Communications Workers of America v. National Labor Relations Board, No. 20-1112 (D.C. Cir. 2021)Annotate this Case
T-Mobile’s Wichita service center employs approximately 600 customer service representatives. Since 2009, the Union has been attempting to organize the workers. In 2015, Befort, a customer service representative, emailed her coworkers on her work computer from her work email address encouraging them to join union organizing efforts. She sent several separate email batches sent over the course of a day, while she was on break or finished with her shift, stating, “contact me with any questions, but please do so outside of working hours.” T-Mobile reprimanded Befort for sending the email and sent a facility-wide email stating that it did not permit its employees to send mass emails through the company email system for non-business purposes.
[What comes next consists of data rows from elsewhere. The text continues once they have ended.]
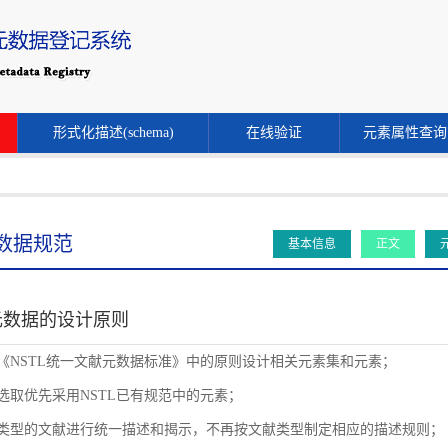
形式化描述(schema)
在线验证
元素属性查询
数据规范
基本信息
正文
元数据的设计原则
循《NSTL统一文献元数据标准》中的原则设计相关元素集和元素；
素选取优先采用NSTL已有规范中的元素；
同类型的文献进行统一描述和揭示，不再按文献类型制定相应的描述规则；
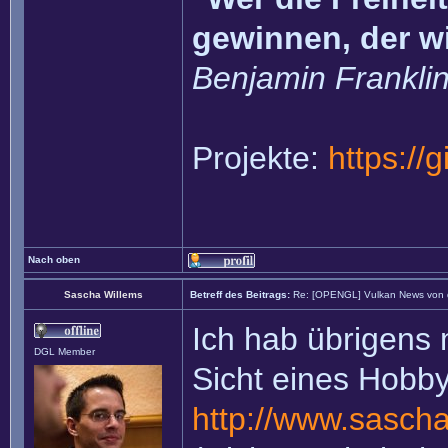
gewinnen, der w
Benjamin Frankli
Projekte:
https://
Nach oben
Sascha Willems
Betreff des Beitrags:
Re: [OPENGL] Vulkan News von
Ich hab übrigens 
DGL Member
Sicht eines Hobby
http://www.sasch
An ALJ held that T-Mobile violated the National Labor Relations Act by discriminating against the employee based on the union-related content of her email. The Board reversed, distinguishing evidence that T-Mobile had previously permitted mass emails on the ground that those emails were not similar in character to Befort’s email.
The D.C. Circuit reversed. The Board erred by relying on its own post hoc distinction between permissible and impermissible employee conduct to reject the evidence of disparate treatment. The policies and rationales that T-Mobile offered in defense of its actions do not support them. Actions taken and statements made by T-Mobile in response to Befort’s email reflect a singling out of union content.